■ ACTION ITEM ■
With the images left out, print every entry that follows exactly.

(DATASET CONTENT Opens)

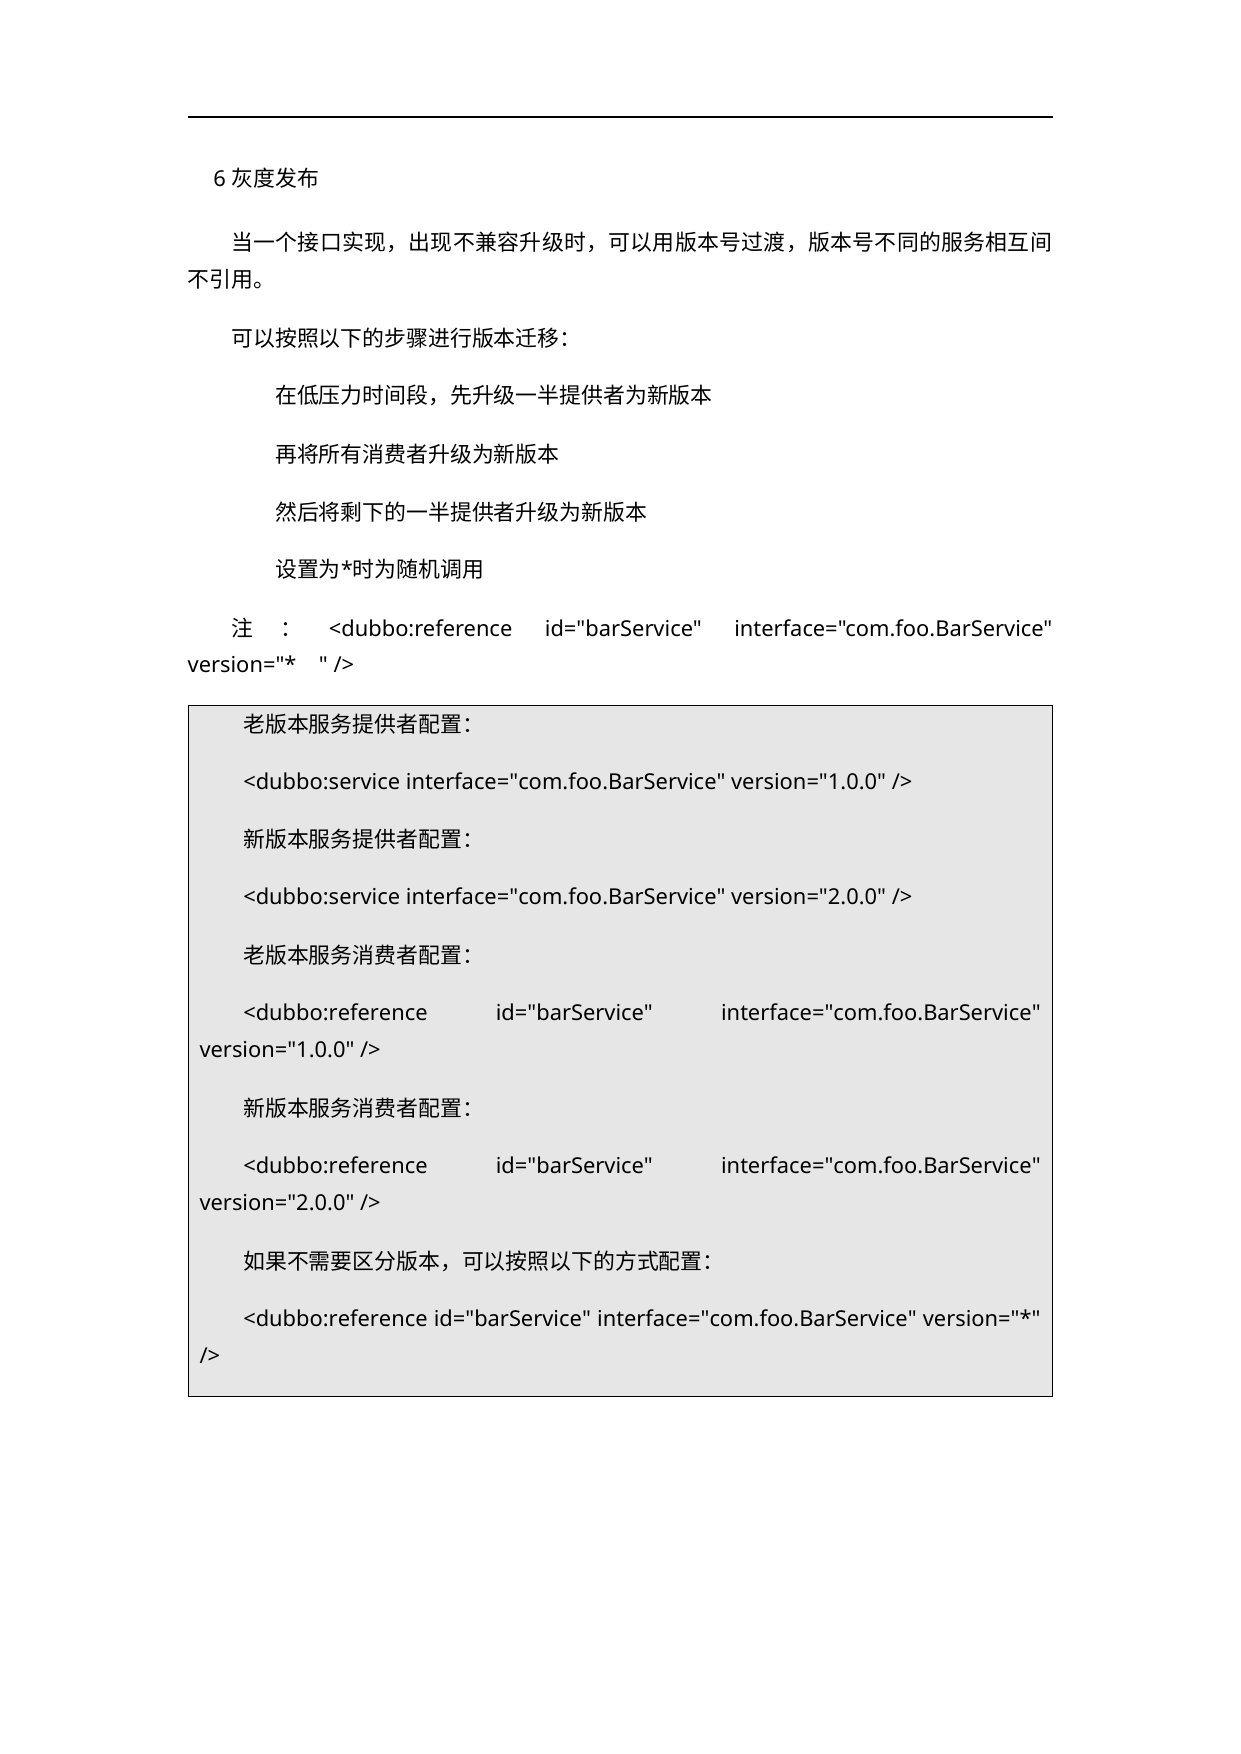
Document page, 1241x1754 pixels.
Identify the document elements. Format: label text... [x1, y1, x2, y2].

text 设置为*时为随机调用 [231, 552, 1053, 585]
text 再将所有消费者升级为新版本 [231, 436, 1053, 469]
subtitle 灰度发布 [187, 161, 1053, 193]
text 当一个接口实现，出现不兼容升级时，可以用版本号过渡，版本号不同的服务相互间不引用。 [187, 225, 1053, 294]
text 可以按照以下的步骤进行版本迁移： [187, 320, 1053, 353]
text 然后将剩下的一半提供者升级为新版本 [231, 494, 1053, 527]
text 在低压力时间段，先升级一半提供者为新版本 [231, 378, 1053, 411]
table_header 老版本服务提供者配置： <dubbo:service interface="com.foo.BarService" version="1.0.0" /> 新版本服务提供者配置： <dubbo:service interface="com.foo.BarService" version="2.0.0" /> 老版本服务消费者配置： <dubbo:reference id="barService" interface="com.foo.BarService" version="1.0.0" /> 新版本服务消费者配置： <dubbo:reference id="barService" interface="com.foo.BarService" version="2.0.0" /> 如果不需要区分版本，可以按照以下的方式配置： <dubbo:reference id="barService" interface="com.foo.BarService" version="*" /> [189, 706, 1052, 1396]
text 注：<dubbo:reference id="barService" interface="com.foo.BarService" version="* " /> [187, 610, 1053, 680]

(DATASET CONTENT Closes)

■ SOLUTION BELOW ■
Document page, 1241x1754 pixels.
Identify the document elements. Format: label text... [x1, y1, x2, y2].

text 设置为*时为随机调用 [231, 552, 1053, 585]
text 再将所有消费者升级为新版本 [231, 436, 1053, 469]
subtitle 灰度发布 [187, 161, 1053, 193]
text 当一个接口实现，出现不兼容升级时，可以用版本号过渡，版本号不同的服务相互间不引用。 [187, 225, 1053, 294]
text 可以按照以下的步骤进行版本迁移： [187, 320, 1053, 353]
text 然后将剩下的一半提供者升级为新版本 [231, 494, 1053, 527]
text 在低压力时间段，先升级一半提供者为新版本 [231, 378, 1053, 411]
table_header 老版本服务提供者配置： <dubbo:service interface="com.foo.BarService" version="1.0.0" /> 新版本服务提供者配置： <dubbo:service interface="com.foo.BarService" version="2.0.0" /> 老版本服务消费者配置： <dubbo:reference id="barService" interface="com.foo.BarService" version="1.0.0" /> 新版本服务消费者配置： <dubbo:reference id="barService" interface="com.foo.BarService" version="2.0.0" /> 如果不需要区分版本，可以按照以下的方式配置： <dubbo:reference id="barService" interface="com.foo.BarService" version="*" /> [189, 706, 1052, 1396]
text 注：<dubbo:reference id="barService" interface="com.foo.BarService" version="* " /> [187, 610, 1053, 680]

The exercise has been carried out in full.